The healthcare documentation integrity auditor ensures integrity of the electronic health record by monitoring, measuring, and reporting on documentation created by healthcare providers. Documentation created within the electronic health record is randomly reviewed for content and context with or without the benefit of providers’ voice files for comparison. An auditor compiles feedback for healthcare providers on critical and major errors that have the potential to impact document integrity and/or patient care, thereby eliminating repetition of errors. The auditor may request clarification from the clinician. Standard quality scoring criteria is utilized for fair and consistent evaluation. Statistics are maintained for trending purposes.
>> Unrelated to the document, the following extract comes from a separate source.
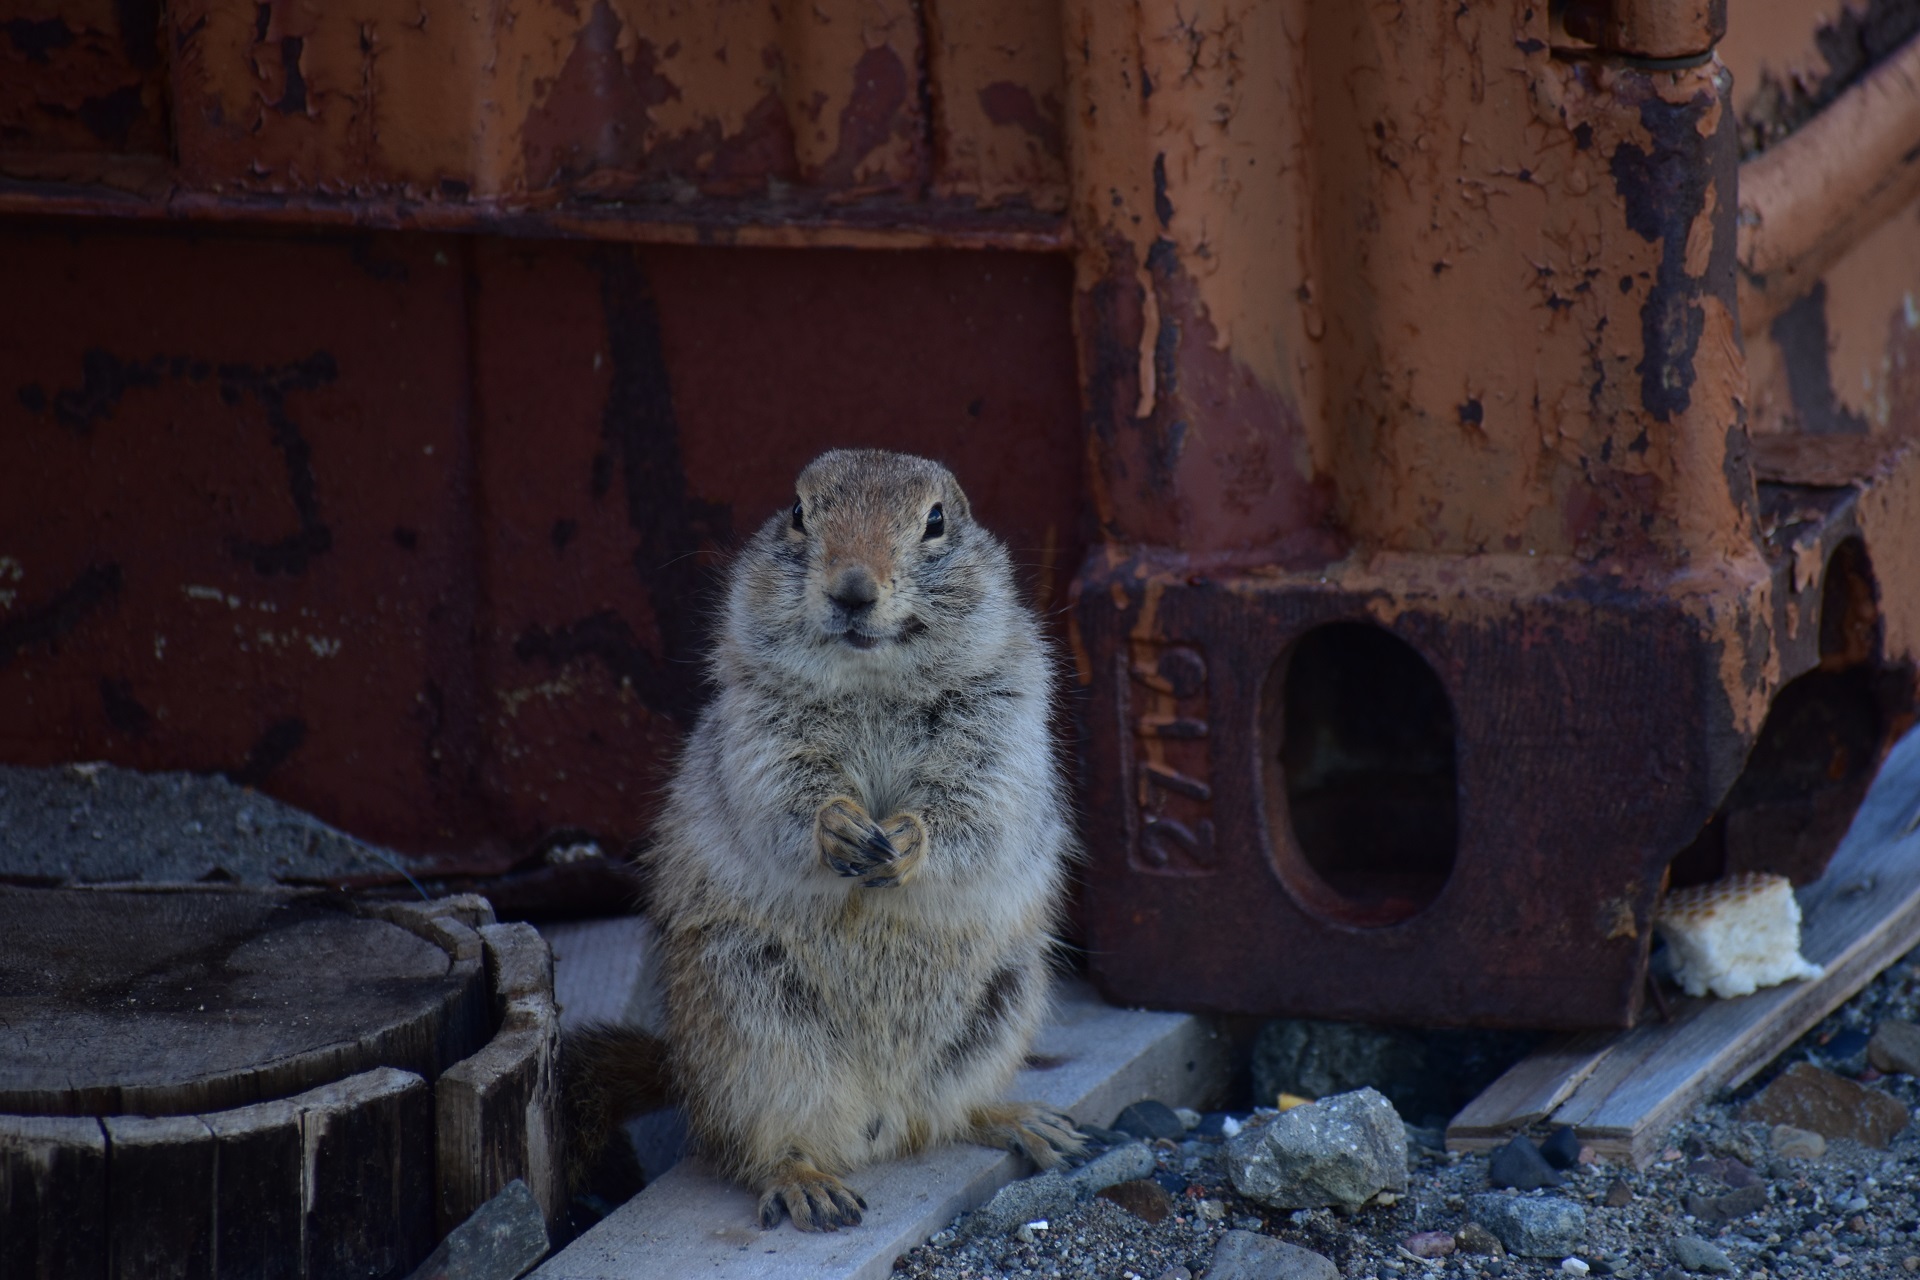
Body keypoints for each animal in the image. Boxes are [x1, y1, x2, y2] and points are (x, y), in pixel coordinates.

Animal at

This role supports a quality assurance program, which is different than the functions performed in a clinical documentation improvement program.

 

Skill Set

  • Strong understanding of medical terminology, anatomy and physiology, as well as disease processes.
    Strong knowledge of HIPAA regulations, Joint Commission standards, and other healthcare regulatory bodies.
  • Excellent research skills.
  • Knowledgeable in all areas of documentation requirements.
  • Excellent written and oral communication skills.
  • Mastery of Microsoft Office products.
  • Knowledge of clinical informatics is a plus and recommended.

Training/Education

  • Education – Associate’s degree or equivalent in terms of experience.
  • Experience – Minimum of 3 years of experience in healthcare documentation and quality improvement.
  • Preferred Credentials – Certified Medical Transcriptionist (CMT), Certified Healthcare Documentation Specialist (CHDS), Registered Health Information Technician (RHIT), Registered Health Information Administrator (RHIA).